I think I agree with Serhiy, but I don't think Anders' suggestion is workable since it's very common in __init__.py to do exactly this (import * from local modules in order to re-export them), and you definitely don't want to explitly foo=foo for everything.  That's the whole reason you "import *".  For example, https://github.com/numpy/numpy/blob/master/numpy/linalg/__init__.py

Best,

Neil

On Friday, July 26, 2019 at 2:53:23 PM UTC-4, Anders Hovmöller wrote:


> On 26 Jul 2019, at 20:34, Serhiy Storchaka <stor...@gmail.com> wrote:
>
> 26.07.19 21:10, Anders Hovmöller пише:
>> This doesn't really solve the problem imo. Imported symbols shouldn't be i portable elsewhere. Not by import * or explicitly. That's the problem.
>
> I do not think that this is always a problem. It is common to refactor the code by defining names in submodules and then importing them in the main module.
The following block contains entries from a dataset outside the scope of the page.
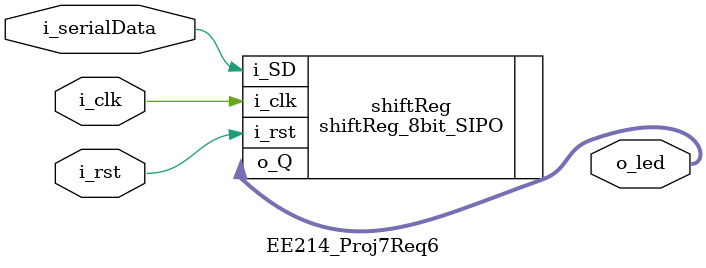
<source format=v>
`timescale 1ns / 1ps


module EE214_Proj7Req6(
    input i_serialData, // sw[0]
    input i_clk, i_rst, // i_rst = btn[1], i_clk = btn[0]
    output [7:0] o_led
);

wire o_clock;

// Instantiating the 8-bit SIPO shifter
shiftReg_8bit_SIPO shiftReg (
    .i_SD(i_serialData),
    .i_clk(i_clk),
    .i_rst(i_rst),

    .o_Q(o_led)
    
);

endmodule

</source>
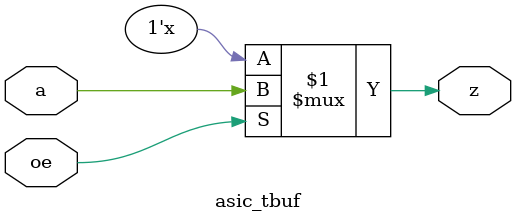
<source format=v>


module asic_tbuf #(parameter PROP = "DEFAULT")  (
   input  a,
   input  oe,
   output z
   );

   assign z = oe ? a : 1'bz;

endmodule

</source>
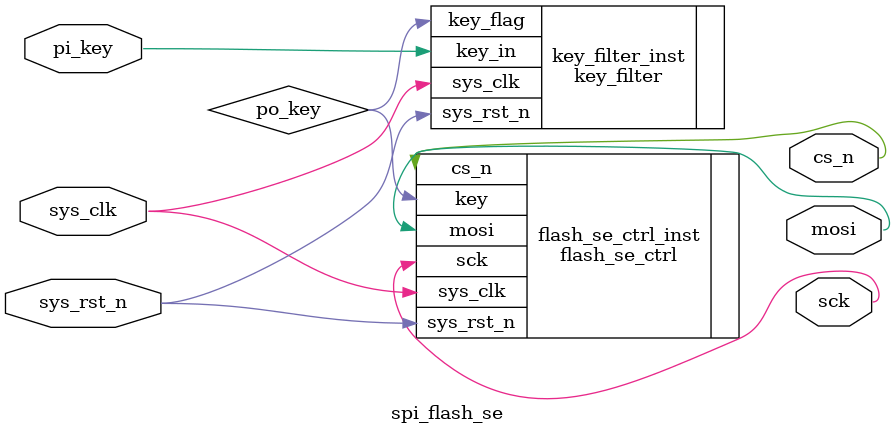
<source format=v>
`timescale  1ns/1ns

module  spi_flash_se
(
    input   wire    sys_clk     ,   //系统时钟，频率50MHz
    input   wire    sys_rst_n   ,   //复位信号,低电平有效
    input   wire    pi_key      ,   //按键输入信号

    output  wire    cs_n        ,   //片选信号
    output  wire    sck         ,   //串行时钟
    output  wire    mosi            //主输出从输入数据
);

//********************************************************************//
//****************** Parameter and Internal Signal *******************//
//********************************************************************//
//parameter define
parameter   CNT_MAX =   20'd999_999;    //计数器计数最大值

//wire  define
wire    po_key  ;

//********************************************************************//
//*************************** Instantiation **************************//
//********************************************************************//
//------------- key_filter_inst -------------
key_filter
#(
    .CNT_MAX    (CNT_MAX    )   //计数器计数最大值
)
key_filter_inst
(
    .sys_clk    (sys_clk    ),  //系统时钟，频率50MHz
    .sys_rst_n  (sys_rst_n  ),  //复位信号,低电平有效
    .key_in     (pi_key     ),  //按键输入信号

    .key_flag   (po_key     )   //消抖后信号
);

//------------- flash_se_ctrl_inst -------------
flash_se_ctrl  flash_se_ctrl_inst
(
    .sys_clk    (sys_clk    ),  //系统时钟，频率50MHz
    .sys_rst_n  (sys_rst_n  ),  //复位信号,低电平有效
    .key        (po_key     ),  //按键输入信号

    .sck        (sck        ),  //片选信号
    .cs_n       (cs_n       ),  //串行时钟
    .mosi       (mosi       )   //主输出从输入数据
);

endmodule

</source>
For example, in `json/__init__.py`:
>
>    from .decoder import JSONDecoder, JSONDecodeError
>    from .encoder import JSONEncoder
>
> It is possible even to use a star import.
>
> So this change would break much more code.

I believe I covered that in my last email. I'll repeat it here for clarity: if you indent to re-export you can do that explicitly:

from foo import bar
bar = bar

For "from x import *" you'd need to iterate over __import_dict__ (or whatever we call it) and set them all.